Page excerpt:
+===+
Major General Abed Hamed MowhoushHuman Rights First will observe the Fort Carson, Colorado, trial of Chief Warrant Officer Lewis Welshofer, charged with the murder of Iraqi Major General Abed Hamed Mowhoush, who died after being forced inside a sleeping bag during interrogation.

Marc Kusnetz is a consultant to Human Rights First and a freelance journalist. He was a producer at NBC News for twenty-six years.

David Danzig is the manager of Human Rights First's "End Torture Now" campaign.


January 13, 2006 - Preview
January 17, 2006 - Day One
> January 18, 2006 - Day Two
January 19, 2006 - In Their Own Words
January 19, 2006 - Day Three
January 20, 2006 - Day Four
January 20, 2006 - Welshofer In His Own Words
January 24, 2006 - Case Closed?

Day Two

January 18, 2006

Because the permanent courthouse at Fort Carson was condemned last fall due to a leaky roof, the court martial of Chief Warrant Officer Lewis Welshofer is being held nearby in a hastily-assembled and temporary trailer with no windows, off-white ceiling- and wall tiles, beige office carpeting, and overhead fluorescent lighting. Except for an American flag in the front of the room and a clock on the back wall, there are no adornments.
+===+
(Data records)
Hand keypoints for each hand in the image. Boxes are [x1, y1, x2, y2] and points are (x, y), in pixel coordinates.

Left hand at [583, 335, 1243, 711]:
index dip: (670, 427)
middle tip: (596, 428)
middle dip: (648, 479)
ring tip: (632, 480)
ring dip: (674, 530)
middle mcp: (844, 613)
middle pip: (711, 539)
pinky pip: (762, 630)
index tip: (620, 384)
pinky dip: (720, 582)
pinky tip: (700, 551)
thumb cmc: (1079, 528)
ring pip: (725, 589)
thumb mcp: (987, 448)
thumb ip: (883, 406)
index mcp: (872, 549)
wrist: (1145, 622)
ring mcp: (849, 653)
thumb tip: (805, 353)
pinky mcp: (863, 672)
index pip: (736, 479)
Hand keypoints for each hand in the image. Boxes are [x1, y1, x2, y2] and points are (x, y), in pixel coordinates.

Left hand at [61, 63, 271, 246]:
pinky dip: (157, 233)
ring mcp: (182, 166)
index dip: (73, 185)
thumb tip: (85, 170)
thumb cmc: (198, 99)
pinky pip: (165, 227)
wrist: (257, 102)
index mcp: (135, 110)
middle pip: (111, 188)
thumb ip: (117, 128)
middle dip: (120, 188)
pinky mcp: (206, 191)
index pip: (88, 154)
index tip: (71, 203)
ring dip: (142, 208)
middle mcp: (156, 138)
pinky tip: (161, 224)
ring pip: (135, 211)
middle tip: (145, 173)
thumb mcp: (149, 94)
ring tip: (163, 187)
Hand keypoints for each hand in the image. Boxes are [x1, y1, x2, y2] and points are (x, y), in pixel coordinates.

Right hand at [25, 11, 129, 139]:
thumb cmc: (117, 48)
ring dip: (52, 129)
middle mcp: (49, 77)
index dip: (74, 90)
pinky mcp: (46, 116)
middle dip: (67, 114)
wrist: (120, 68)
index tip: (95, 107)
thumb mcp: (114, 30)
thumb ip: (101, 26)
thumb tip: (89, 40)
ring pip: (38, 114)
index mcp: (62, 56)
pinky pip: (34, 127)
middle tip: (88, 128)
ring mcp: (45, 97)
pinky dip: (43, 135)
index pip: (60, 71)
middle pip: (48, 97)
+===+
Work to complete: Turn the paragraph of the page excerpt that begins "Because the permanent courthouse" into a brief list that keeps its main facts.

Completed task:
- The permanent courthouse at Fort Carson was condemned last fall because of a leaky roof.
- Chief Warrant Officer Lewis Welshofer's court martial is being held nearby in a hastily assembled, temporary trailer.
- The trailer has no windows, off-white ceiling and wall tiles, beige office carpeting, and overhead fluorescent lighting.
- Its only adornments are an American flag at the front of the room and a clock on the back wall.